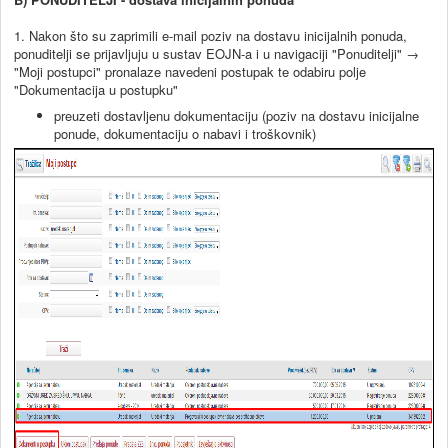
1. Nakon što su zaprimili e-mail poziv na dostavu inicijalnih ponuda,
ponuditelji se prijavljuju u sustav EOJN-a i u navigaciji "Ponuditelji" →
"Moji postupci" pronalaze navedeni postupak te odabiru polje
"Dokumentacija u postupku"
preuzeti dostavljenu dokumentaciju (poziv na dostavu inicijalne
ponude, dokumentaciju o nabavi i troškovnik)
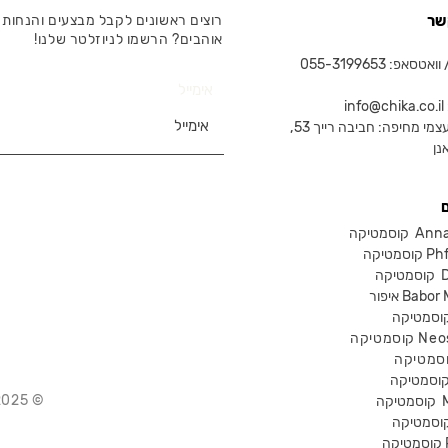
שר
רוצים ראשונים לקבל מבצעים והנחות 
אוהבים? הרשמו לניוזלטר שלנו!
טסאפ: 055-3199653
אימייל
in
צמי מחיפה: חביבה רייך 53,
נן
Anna Lot
Phform
Dr-
Babor Mak
Neostra
© 2025 Chika – חנות קוסמטיקה מקצועית
קוסמטיקה
P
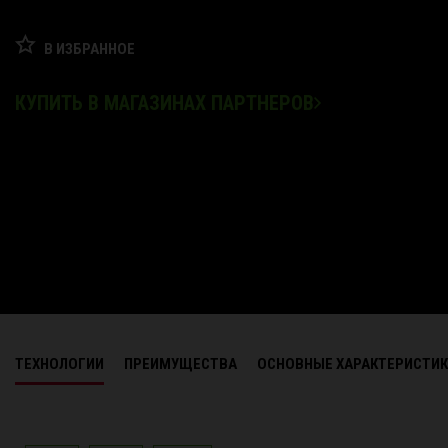
В ИЗБРАННОЕ
КУПИТЬ В МАГАЗИНАХ ПАРТНЕРОВ
ТЕХНОЛОГИИ
ПРЕИМУЩЕСТВА
ОСНОВНЫЕ ХАРАКТЕРИСТИ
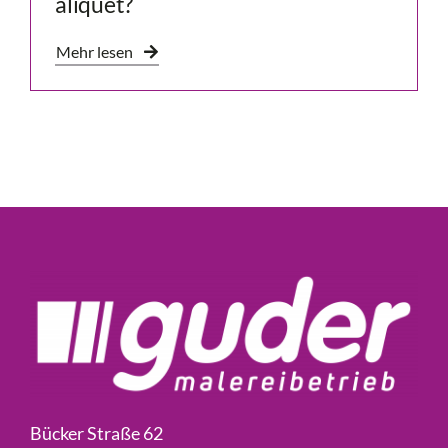
aliquet?
Mehr lesen
Bücker Straße 62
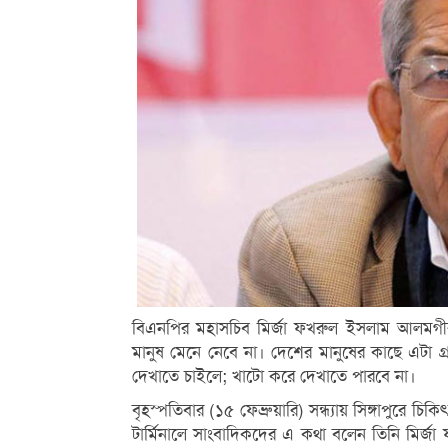
বিএনপির মহাসচিব মির্জা ফখরুল ইসলাম আলমগীর
মানুষ মেনে নেবে না। দেশের মানুষের কাছে এটা
দেখাতে চাইলে; খাটো করে দেখাতে পারবে না।
বৃহস্পতিবার (১৫ ফেব্রুয়ারি) সন্ধ্যায় সিঙ্গাপুরে 
টার্মিনালে সাংবাদিকদের এ কথা বলেন তিনি মি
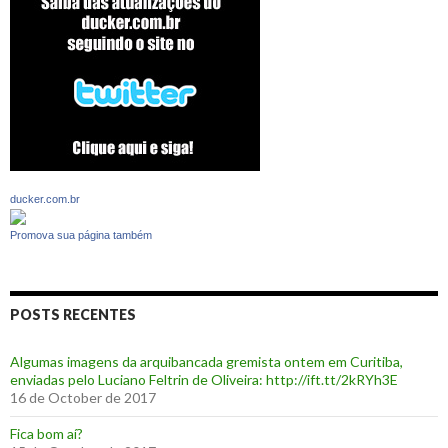
ducker.com.br
Promova sua página também
POSTS RECENTES
Algumas imagens da arquibancada gremista ontem em Curitiba,
enviadas pelo Luciano Feltrin de Oliveira: http://ift.tt/2kRYh3E
16 de October de 2017
‪Fica bom aí?‬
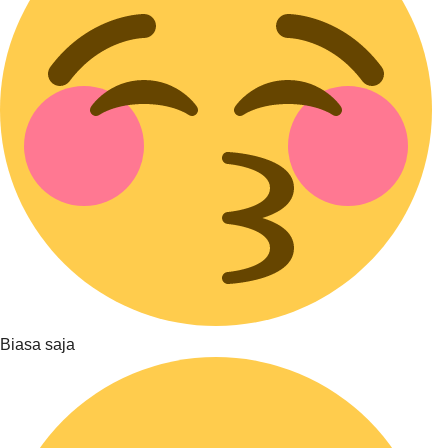
Biasa saja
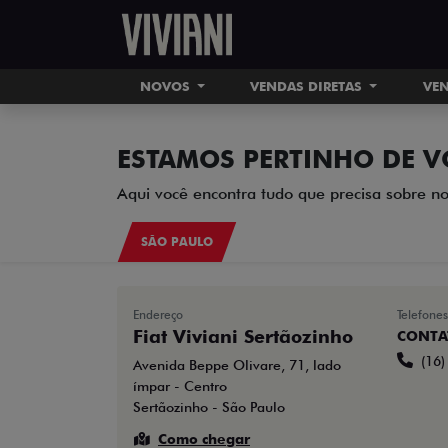
NOVOS
VENDAS DIRETAS
VEN
ESTAMOS PERTINHO DE V
Aqui você encontra tudo que precisa sobre no
SÃO PAULO
Endereço
Telefones
Fiat Viviani Sertãozinho
CONTA
(16
Avenida Beppe Olivare, 71, lado
ímpar - Centro
Sertãozinho - São Paulo
Como chegar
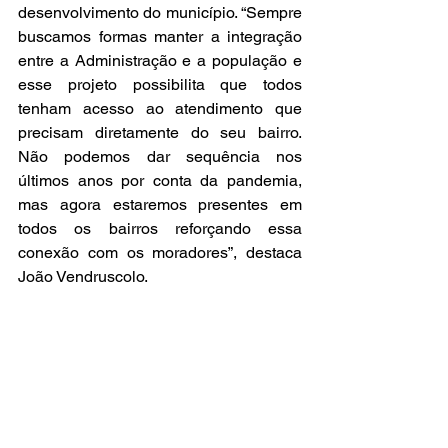
desenvolvimento do município. “Sempre 
buscamos formas manter a integração 
entre a Administração e a população e 
esse projeto possibilita que todos 
tenham acesso ao atendimento que 
precisam diretamente do seu bairro. 
Não podemos dar sequência nos 
últimos anos por conta da pandemia, 
mas agora estaremos presentes em 
todos os bairros reforçando essa 
conexão com os moradores”, destaca 
João Vendruscolo.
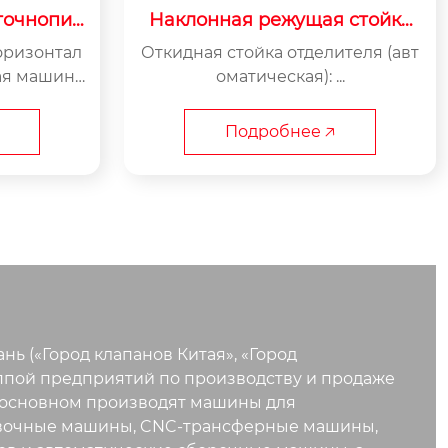
точнопил
Наклонная режущая стойка
25×35C
(автоматическая)
оризонтал
Откидная стойка отделителя (авт
ая машина
оматическая): ...
Подробнее 🡥
 («Город клапанов Китая», «Город
ппой предприятий по производству и продаже
 в основном производят машины для
ковочные машины, CNC-трансферные машины,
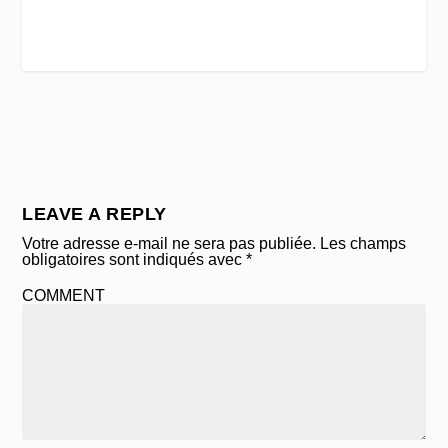
LEAVE A REPLY
Votre adresse e-mail ne sera pas publiée.
Les champs
obligatoires sont indiqués avec
*
COMMENT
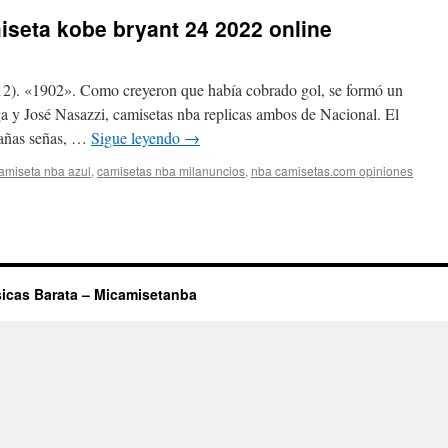
seta kobe bryant 24 2022 online
012). «1902». Como creyeron que había cobrado gol, se formó un
a y José Nasazzi, camisetas nba replicas ambos de Nacional. El
trañas señas, …
Sigue leyendo
→
amiseta nba azul
,
camisetas nba milanuncios
,
nba camisetas.com opiniones
icas Barata – Micamisetanba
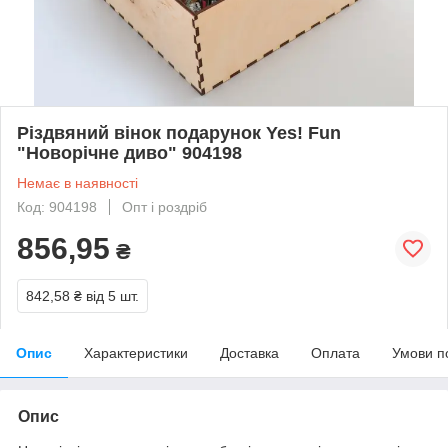
Різдвяний вінок подарунок Yes! Fun
"Новорічне диво" 904198
Немає в наявності
Код: 904198
Опт і роздріб
856,95
₴
842,58 ₴
від 5 шт.
Опис
Характеристики
Доставка
Оплата
Умови п
Опис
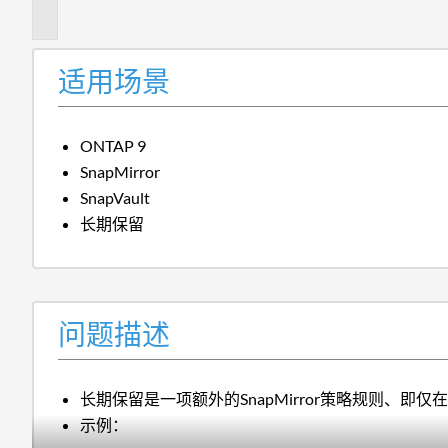
述
适用场景
ONTAP 9
SnapMirror
SnapVault
长期保留
问题描述
长期保留是一项额外的SnapMirror策略规则、即仅在
示例：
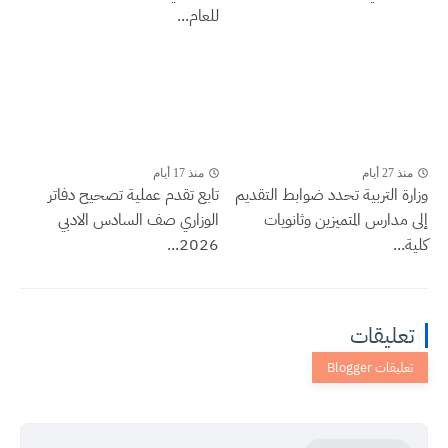
للعام...
منذ 27 أيام
منذ 17 أيام
وزارة التربية تحدد ضوابط التقديم
تابع تقدم عملية تصحيح دفاتر
إلى مدارس المتميزين وثانويات
الوزاري صف السادس الادبي
كلية...
2026...
تعليقات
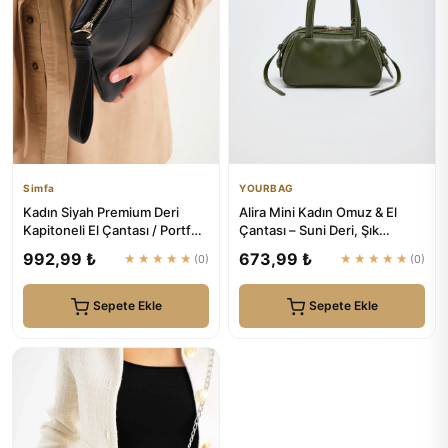
Simfa
YOURBAG
Kadın Siyah Premium Deri
Alira Mini Kadın Omuz & El
Kapitoneli El Çantası / Portföy
Çantası – Suni Deri, Şık
| Simfa
Tasarım (20×12×10 cm) | Y...
992,99 ₺
673,99 ₺
★★★★★
(0)
★★★★★
(0)
Sepete Ekle
Sepete Ekle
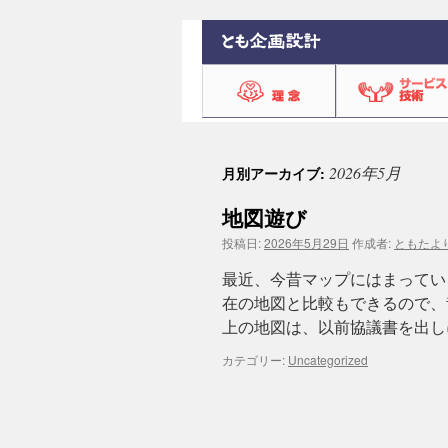
2026年5月
月別アーカイブ:
地図遊び
投稿日:
2026年5月29日
作成者:
ともたよ
最近、今昔マップにはまってい
在の地図と比較もできるので、
上の地図は、以前協議書を出し
カテゴリー:
Uncategorized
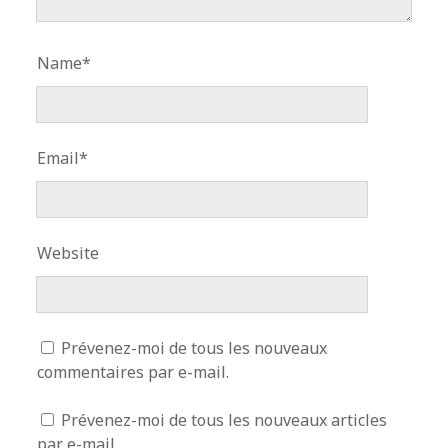
Name*
Email*
Website
Prévenez-moi de tous les nouveaux
commentaires par e-mail.
Prévenez-moi de tous les nouveaux articles
par e-mail.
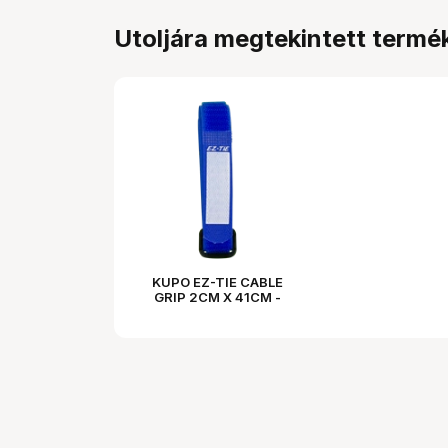
Utoljára megtekintett termé
KUPO EZ-TIE CABLE
GRIP 2CM X 41CM -
BLUE 10PCS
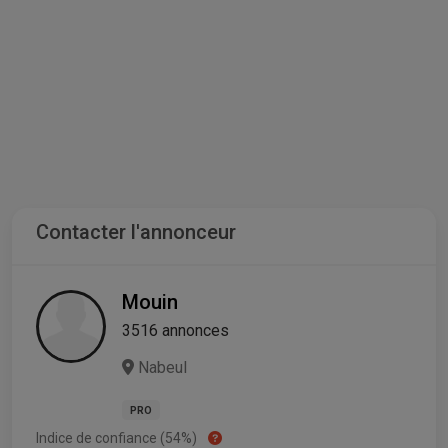
Contacter l'annonceur
Mouin
3516 annonces
Nabeul
PRO
Indice de confiance (54%)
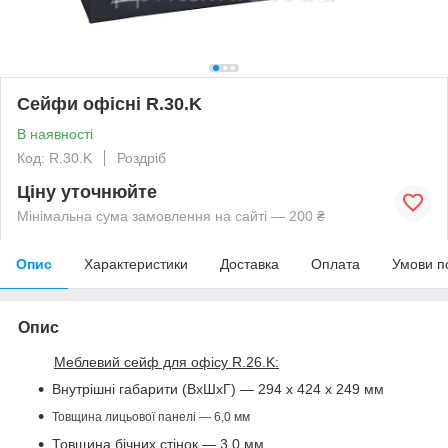
Сейфи офісні R.30.K
В наявності
Код: R.30.K
Роздріб
Ціну уточнюйте
Мінімальна сума замовлення на сайті — 200 ₴
Опис
Характеристики
Доставка
Оплата
Умови п
Опис
Меблевий сейф для офісу R.26.K:
Внутрішні габарити (ВхШхГ) — 294 х 424 х 249 мм
Товщина лицьової панелі — 6,0 мм
Товщина бічних стінок — 3,0 мм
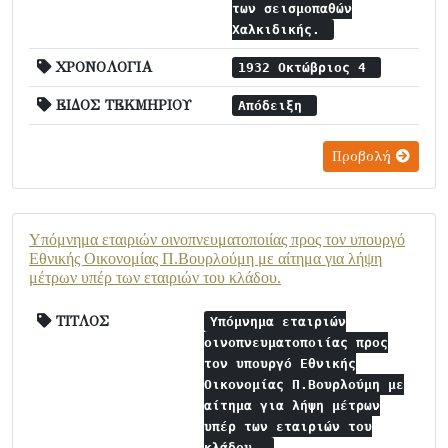
των σεισμοπαθών
Χαλκιδικής.
ΧΡΟΝΟΛΟΓΙΑ
1932 Οκτώβριος 4
ΕΙΔΟΣ ΤΕΚΜΗΡΙΟΥ
Απόδειξη
Προβολή
Υπόμνημα εταιριών οινοπνευματοποιίας προς τον υπουργό
Εθνικής Οικονομίας Π.Βουρλούμη με αίτημα για λήψη
μέτρων υπέρ των εταιριών του κλάδου.
ΤΙΤΛΟΣ
Υπόμνημα εταιριών
οινοπνευματοποιίας προς
τον υπουργό Εθνικής
Οικονομίας Π.Βουρλούμη με
αίτημα για λήψη μέτρων
υπέρ των εταιριών του
κλάδου.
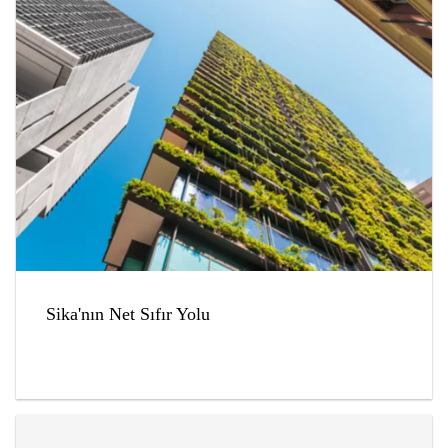
Sika'nın Net Sıfır Yolu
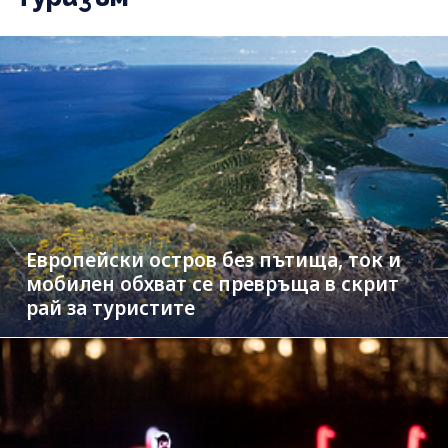
Европейски остров без пътища, ток и
мобилен обхват се превръща в скрит
рай за туристите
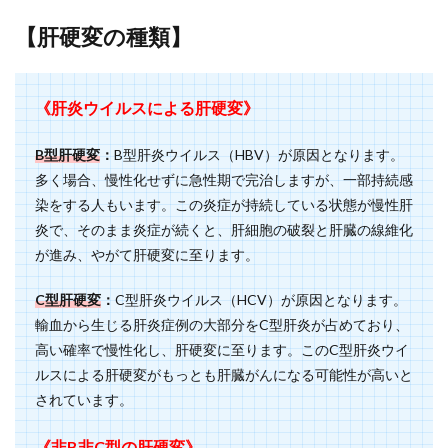
【肝硬変の種類】
《肝炎ウイルスによる肝硬変》
B型肝硬変
：
B型肝炎ウイルス（HBV）が原因となります。
多く場合、慢性化せずに急性期で完治しますが、一部持続感
染をする人もいます。この炎症が持続している状態が慢性肝
炎で、そのまま炎症が続くと、肝細胞の破裂と肝臓の線維化
が進み、やがて肝硬変に至ります。
C型肝硬変
：
C型肝炎ウイルス（HCV）が原因となります。
輸血から生じる肝炎症例の大部分をC型肝炎が占めており、
高い確率で慢性化し、肝硬変に至ります。このC型肝炎ウイ
ルスによる肝硬変がもっとも肝臓がんになる可能性が高いと
されています。
《非B非C型の肝硬変》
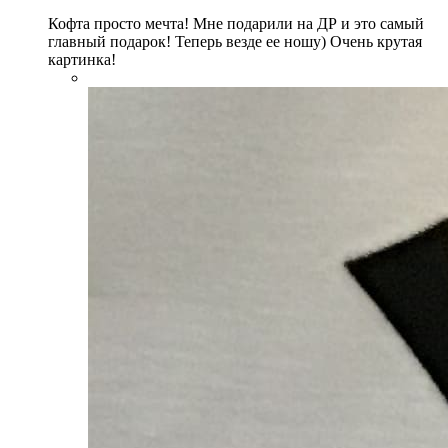
Кофта просто мечта! Мне подарили на ДР и это самый
главный подарок! Теперь везде ее ношу) Очень крутая
картинка!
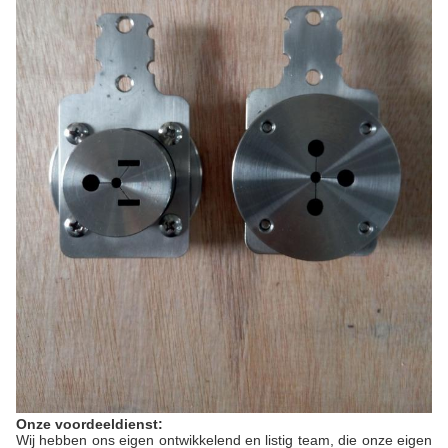
Onze voordeeldienst:
Wij hebben ons eigen ontwikkelend en listig team, die onze eigen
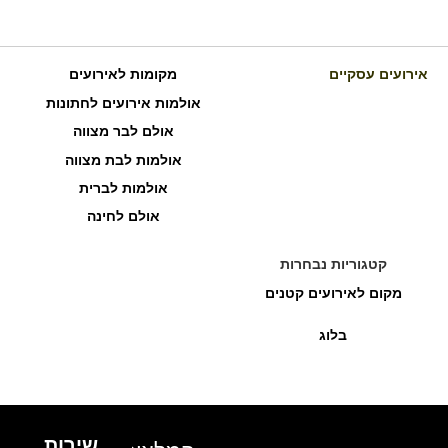
אירועים עסקיים
מקומות לאירועים
אולמות אירועים לחתונות
אולם לבר מצווה
אולמות לבת מצווה
אולמות לברית
אולם לחינה
קטגוריות נבחרות
מקום לאירועים קטנים
בלוג
שירות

----------------

## Activity
Please print every line of text from the listing above without changing anything, and leave the picture markers out.

## Solution to this exercise
1. Nakon što su zaprimili e-mail poziv na dostavu inicijalnih ponuda,
ponuditelji se prijavljuju u sustav EOJN-a i u navigaciji "Ponuditelji" →
"Moji postupci" pronalaze navedeni postupak te odabiru polje
"Dokumentacija u postupku"
preuzeti dostavljenu dokumentaciju (poziv na dostavu inicijalne
ponude, dokumentaciju o nabavi i troškovnik)
שר
רוצים ראשונים לקבל מבצעים והנחות 
אוהבים? הרשמו לניוזלטר שלנו!
טסאפ: 055-3199653
אימייל
in
צמי מחיפה: חביבה רייך 53,
נן
Anna Lot
Phform
Dr-
Babor Mak
Neostra
© 2025 Chika – חנות קוסמטיקה מקצועית
קוסמטיקה
P
В ИЗБРАННОЕ
КУПИТЬ В МАГАЗИНАХ ПАРТНЕРОВ
ТЕХНОЛОГИИ
ПРЕИМУЩЕСТВА
ОСНОВНЫЕ ХАРАКТЕРИСТИ
aliquet?
Mehr lesen
Bücker Straße 62
বিএনপির মহাসচিব মির্জা ফখরুল ইসলাম আলমগীর
মানুষ মেনে নেবে না। দেশের মানুষের কাছে এটা
দেখাতে চাইলে; খাটো করে দেখাতে পারবে না।
বৃহস্পতিবার (১৫ ফেব্রুয়ারি) সন্ধ্যায় সিঙ্গাপুরে 
টার্মিনালে সাংবাদিকদের এ কথা বলেন তিনি মি
ducker.com.br
Promova sua página também
POSTS RECENTES
Algumas imagens da arquibancada gremista ontem em Curitiba,
enviadas pelo Luciano Feltrin de Oliveira: http://ift.tt/2kRYh3E
16 de October de 2017
‪Fica bom aí?‬
Biasa saja
NOVOS
VENDAS DIRETAS
VEN
ESTAMOS PERTINHO DE V
Aqui você encontra tudo que precisa sobre no
SÃO PAULO
Endereço
Telefones
Fiat Viviani Sertãozinho
CONTA
(16
Avenida Beppe Olivare, 71, lado
ímpar - Centro
Sertãozinho - São Paulo
Como chegar
desenvolvimento do município. “Sempre 
buscamos formas manter a integração 
entre a Administração e a população e 
esse projeto possibilita que todos 
tenham acesso ao atendimento que 
precisam diretamente do seu bairro. 
Não podemos dar sequência nos 
últimos anos por conta da pandemia, 
mas agora estaremos presentes em 
todos os bairros reforçando essa 
conexão com os moradores”, destaca 
João Vendruscolo.
точнопил
Наклонная режущая стойка
25×35C
(автоматическая)
оризонтал
Откидная стойка отделителя (авт
ая машина
оматическая): ...
Подробнее 🡥
 («Город клапанов Китая», «Город
ппой предприятий по производству и продаже
 в основном производят машины для
ковочные машины, CNC-трансферные машины,
LEAVE A REPLY
Votre adresse e-mail ne sera pas publiée.
Les champs
obligatoires sont indiqués avec
*
COMMENT
seta kobe bryant 24 2022 online
012). «1902». Como creyeron que había cobrado gol, se formó un
a y José Nasazzi, camisetas nba replicas ambos de Nacional. El
trañas señas, …
Sigue leyendo
→
amiseta nba azul
,
camisetas nba milanuncios
,
nba camisetas.com opiniones
icas Barata – Micamisetanba
Різдвяний вінок подарунок Yes! Fun
"Новорічне диво" 904198
Немає в наявності
Код: 904198
Опт і роздріб
856,95
₴
842,58 ₴
від 5 шт.
Опис
Характеристики
Доставка
Оплата
Умови п
Опис
述
适用场景
ONTAP 9
SnapMirror
SnapVault
长期保留
问题描述
长期保留是一项额外的SnapMirror策略规则、即仅在
示例：
للعام...
منذ 27 أيام
منذ 17 أيام
وزارة التربية تحدد ضوابط التقديم
تابع تقدم عملية تصحيح دفاتر
إلى مدارس المتميزين وثانويات
الوزاري صف السادس الادبي
كلية...
2026...
تعليقات
Simfa
YOURBAG
Kadın Siyah Premium Deri
Alira Mini Kadın Omuz & El
Kapitoneli El Çantası / Portföy
Çantası – Suni Deri, Şık
| Simfa
Tasarım (20×12×10 cm) | Y...
992,99 ₺
673,99 ₺
★★★★★
(0)
★★★★★
(0)
Sepete Ekle
Sepete Ekle
2026年5月
月別アーカイブ:
地図遊び
投稿日:
2026年5月29日
作成者:
ともたよ
最近、今昔マップにはまってい
在の地図と比較もできるので、
上の地図は、以前協議書を出し
カテゴリー:
Uncategorized
Name*
Email*
Website
Prévenez-moi de tous les nouveaux
commentaires par e-mail.
Prévenez-moi de tous les nouveaux articles
par e-mail.
Utoljára megtekintett termé
KUPO EZ-TIE CABLE
GRIP 2CM X 41CM -
BLUE 10PCS
Contacter l'annonceur
Mouin
3516 annonces
Nabeul
PRO
Indice de confiance (54%)
Сейфи офісні R.30.K
В наявності
Код: R.30.K
Роздріб
Ціну уточнюйте
Мінімальна сума замовлення на сайті — 200 ₴
Опис
Характеристики
Доставка
Оплата
Умови п
Опис
Меблевий сейф для офісу R.26.K:
Внутрішні габарити (ВхШхГ) — 294 х 424 х 249 мм
Товщина лицьової панелі — 6,0 мм
Товщина бічних стінок — 3,0 мм
των σεισμοπαθών
Χαλκιδικής.
ΧΡΟΝΟΛΟΓΙΑ
1932 Οκτώβριος 4
ΕΙΔΟΣ ΤΕΚΜΗΡΙΟΥ
Απόδειξη
Προβολή
Υπόμνημα εταιριών οινοπνευματοποιίας προς τον υπουργό
Εθνικής Οικονομίας Π.Βουρλούμη με αίτημα για λήψη
μέτρων υπέρ των εταιριών του κλάδου.
ΤΙΤΛΟΣ
Υπόμνημα εταιριών
οινοπνευματοποιίας προς
τον υπουργό Εθνικής
Οικονομίας Π.Βουρλούμη με
αίτημα για λήψη μέτρων
υπέρ των εταιριών του
κλάδου.
Sika'nın Net Sıfır Yolu
Европейски остров без пътища, ток и
мобилен обхват се превръща в скрит
рай за туристите
【肝硬変の種類】
《肝炎ウイルスによる肝硬変》
B型肝硬変
：
B型肝炎ウイルス（HBV）が原因となります。
多く場合、慢性化せずに急性期で完治しますが、一部持続感
染をする人もいます。この炎症が持続している状態が慢性肝
炎で、そのまま炎症が続くと、肝細胞の破裂と肝臓の線維化
が進み、やがて肝硬変に至ります。
C型肝硬変
：
C型肝炎ウイルス（HCV）が原因となります。
輸血から生じる肝炎症例の大部分をC型肝炎が占めており、
高い確率で慢性化し、肝硬変に至ります。このC型肝炎ウイ
ルスによる肝硬変がもっとも肝臓がんになる可能性が高いと
されています。
《非B非C型の肝硬変》
Кофта просто мечта! Мне подарили на ДР и это самый
главный подарок! Теперь везде ее ношу) Очень крутая
картинка!
Onze voordeeldienst:
Wij hebben ons eigen ontwikkelend en listig team, die onze eigen
אירועים עסקיים
מקומות לאירועים
אולמות אירועים לחתונות
אולם לבר מצווה
אולמות לבת מצווה
אולמות לברית
אולם לחינה
קטגוריות נבחרות
מקום לאירועים קטנים
בלוג
שירות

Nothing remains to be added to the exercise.